* WHAT YOU NEED TO DO:
Turn everything in the rows below, from the line containing "collectors: S. M. Tracy" down to the last line, into a numbered list, skipping any blank lines.

* EXERCISE INPUTS:
= = =

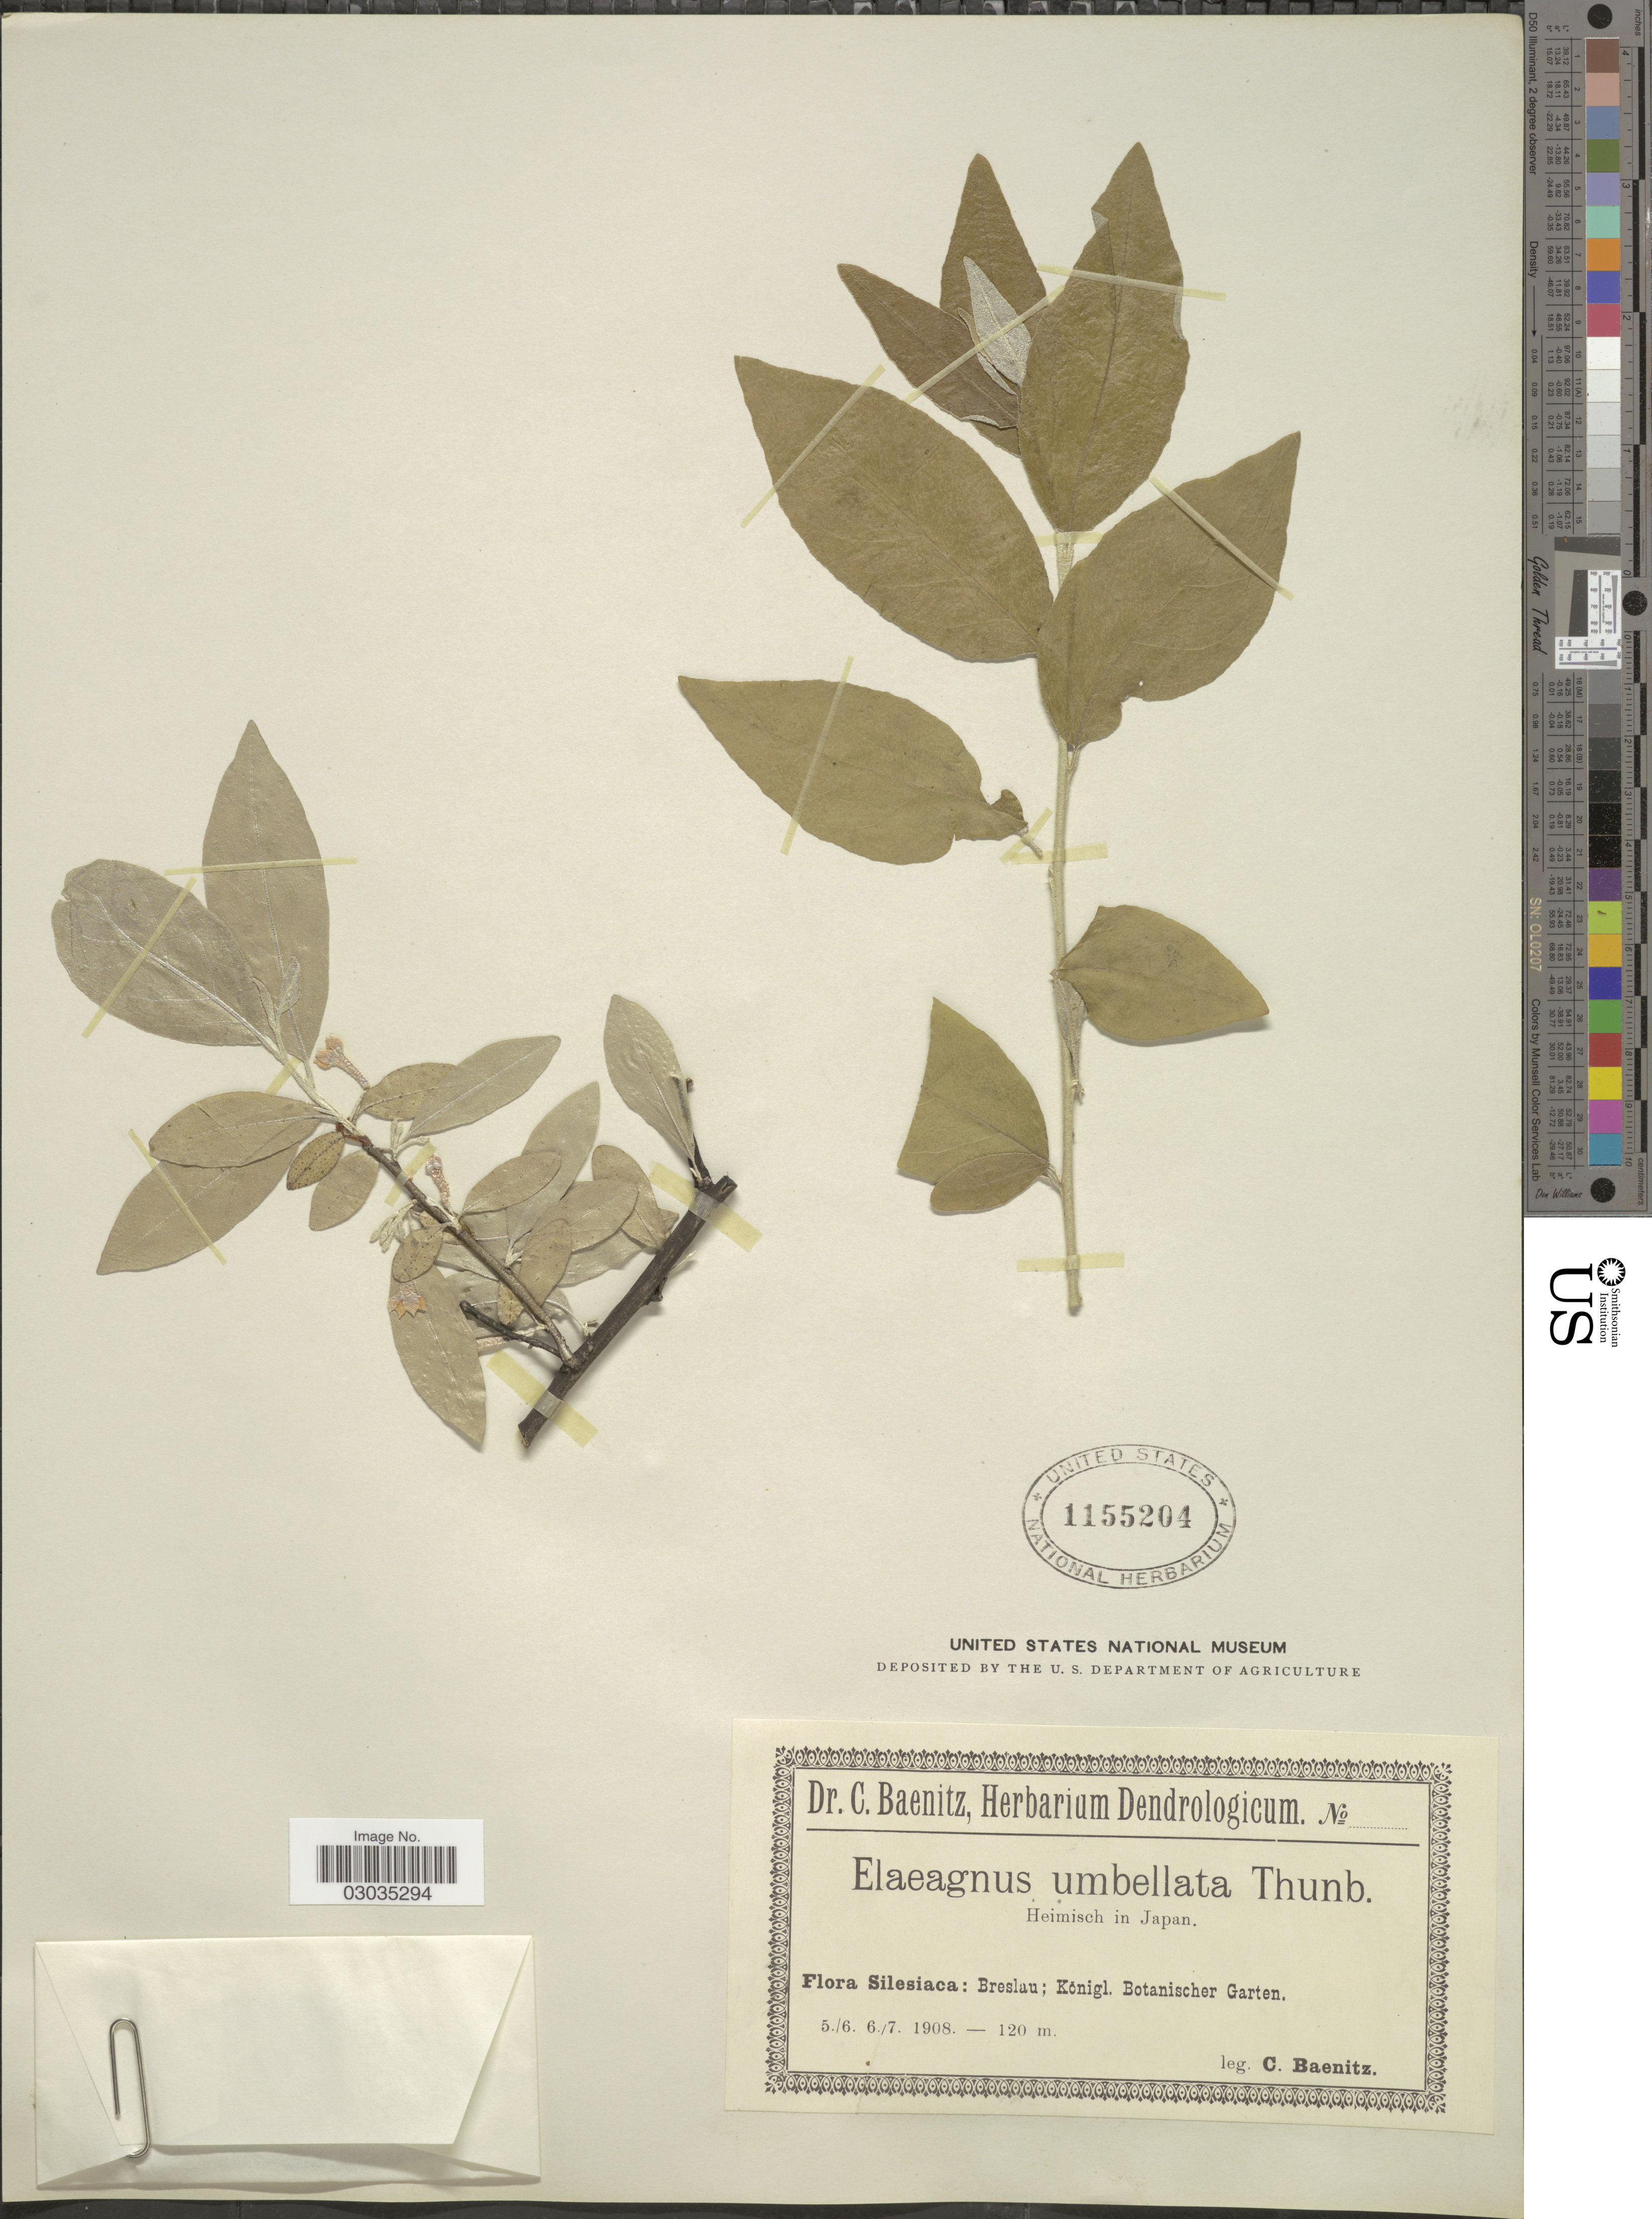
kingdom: Plantae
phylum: Tracheophyta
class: Magnoliopsida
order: Rosales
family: Elaeagnaceae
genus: Elaeagnus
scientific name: Elaeagnus umbellata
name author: Thunb.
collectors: C. G. Baenitz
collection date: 1908-06-05/1908-07-06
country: Poland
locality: Silesiaca: Breslau; Konigl. Botanischer Garten.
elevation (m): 120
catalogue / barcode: US 1155204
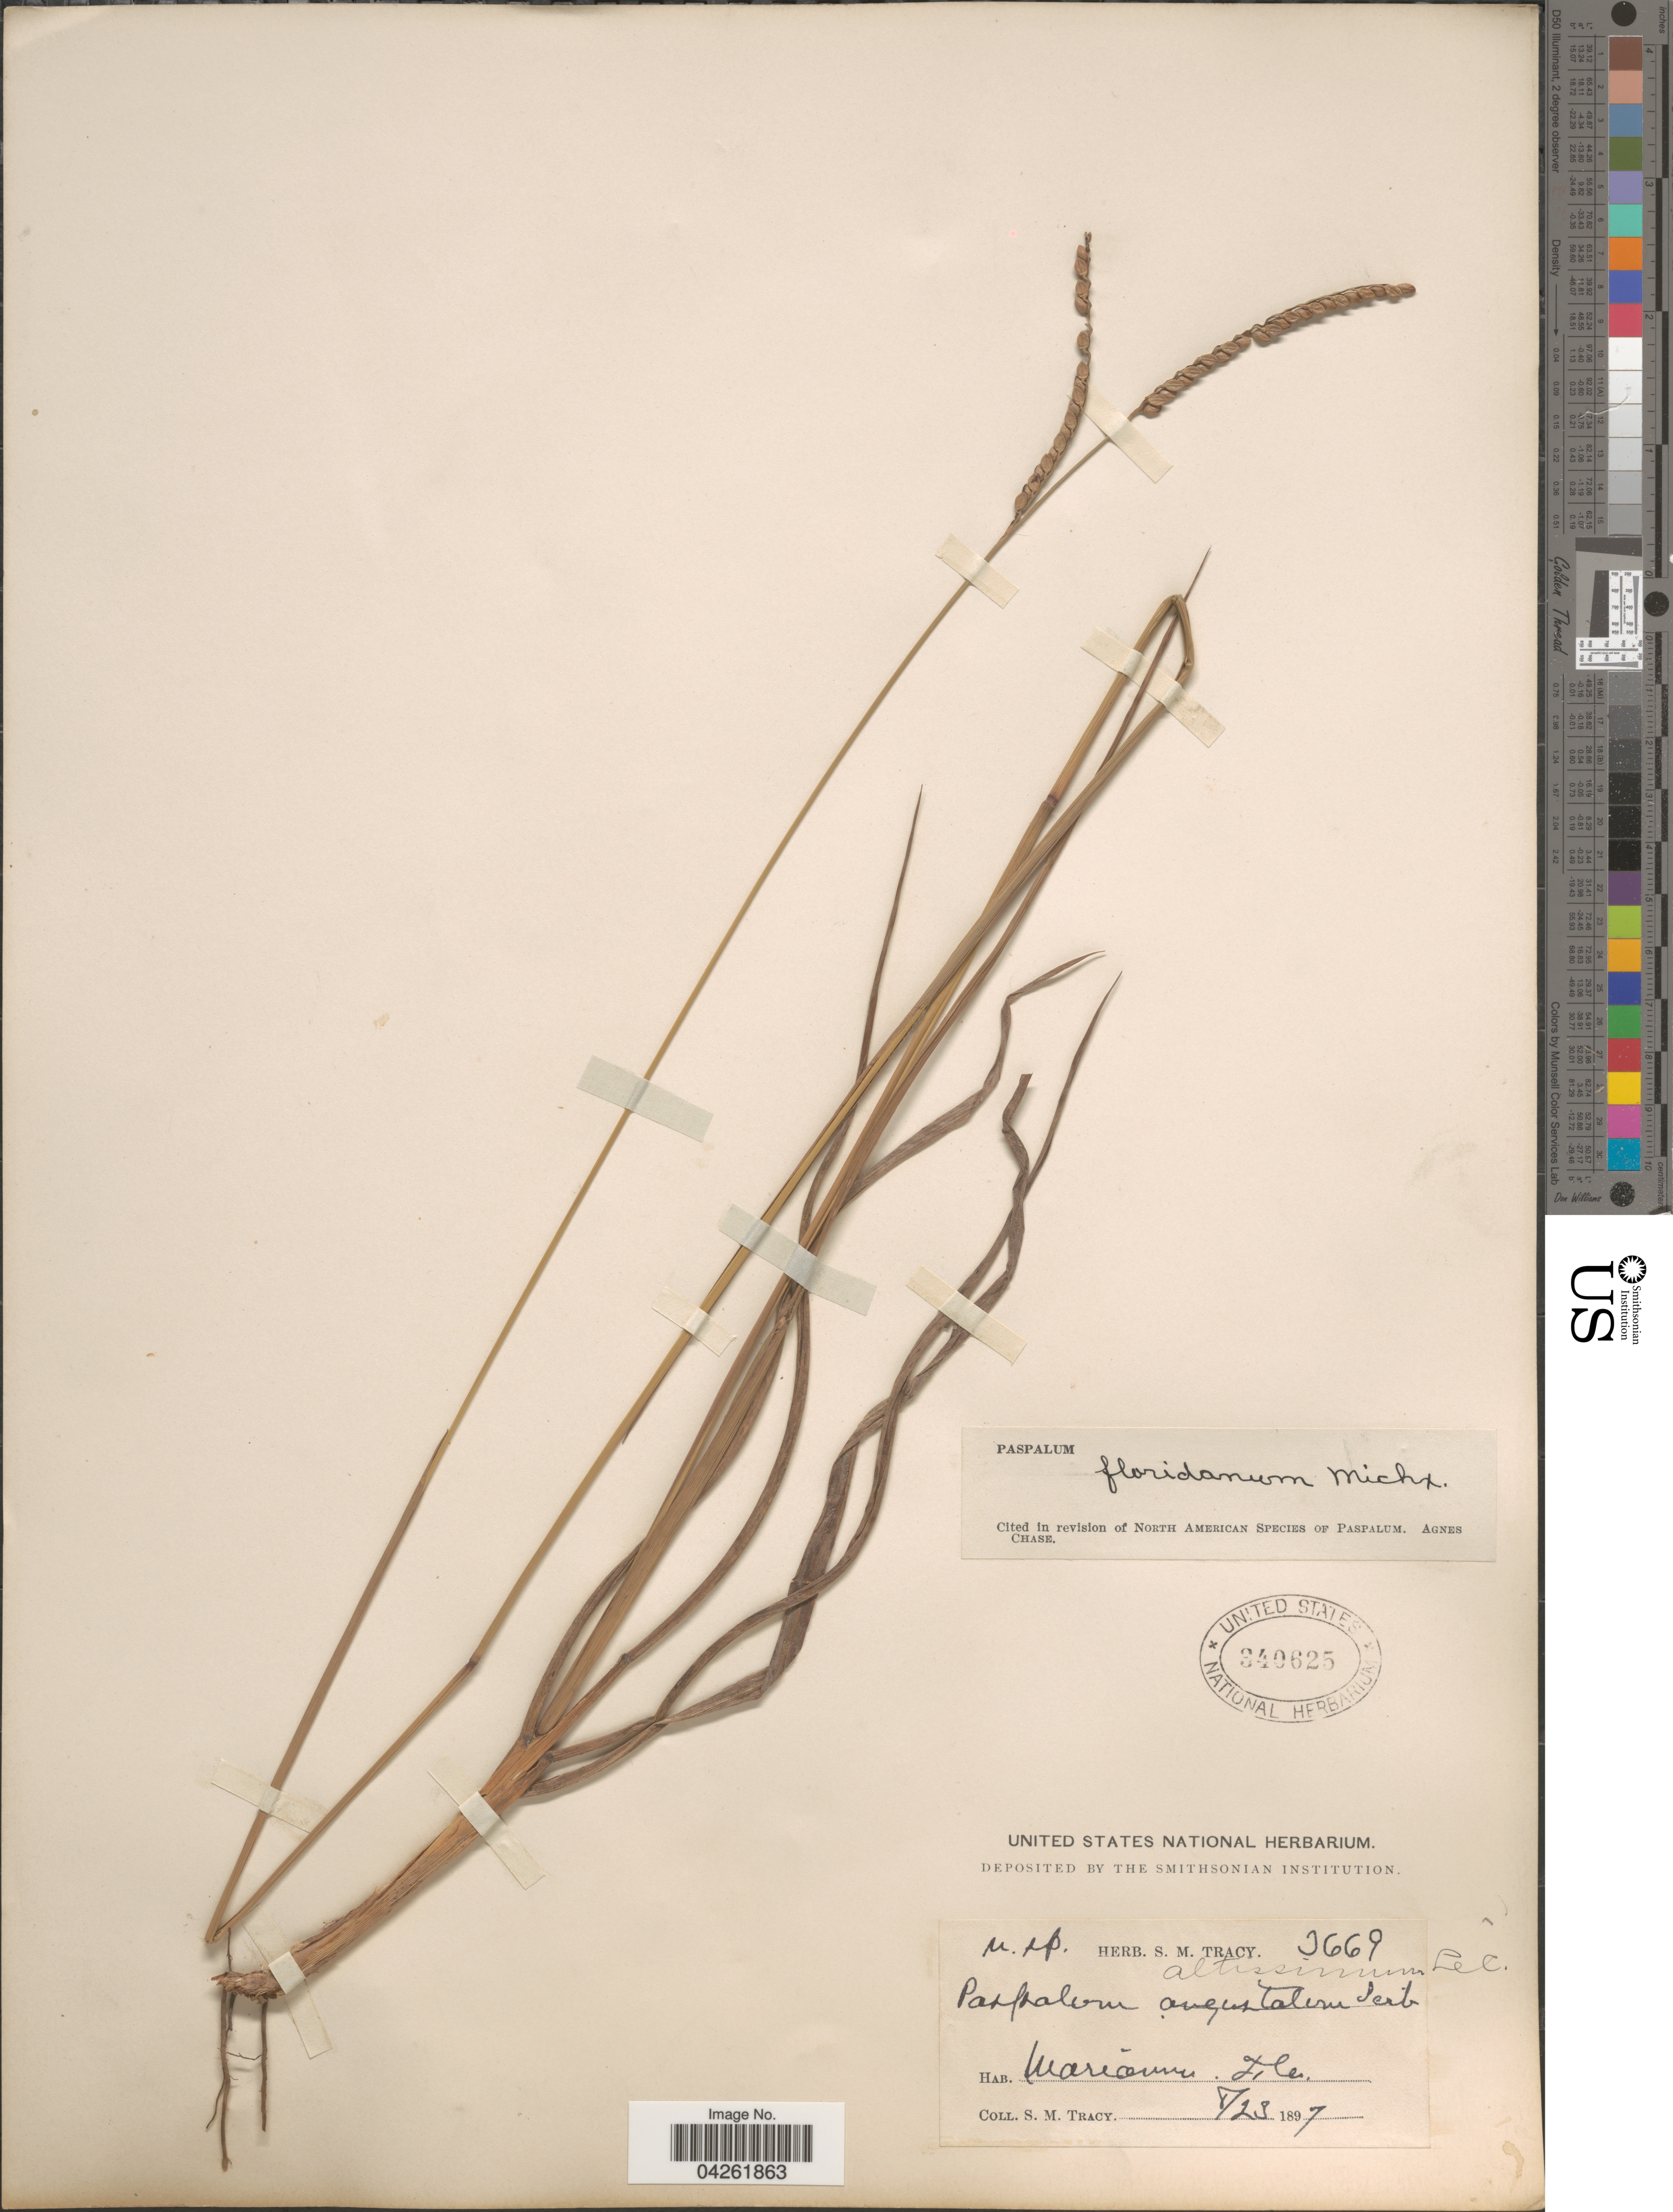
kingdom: Plantae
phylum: Tracheophyta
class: Liliopsida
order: Poales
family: Poaceae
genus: Paspalum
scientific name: Paspalum floridanum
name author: Michx.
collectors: S. M. Tracy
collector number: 3669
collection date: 1897-08-23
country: United States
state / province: Florida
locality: Marianna.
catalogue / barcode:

= = =

* FULL SOLUTION:
1. collectors: S. M. Tracy
2. collector number: 3669
3. collection date: 1897-08-23
4. country: United States
5. state / province: Florida
6. locality: Marianna.
7. catalogue / barcode:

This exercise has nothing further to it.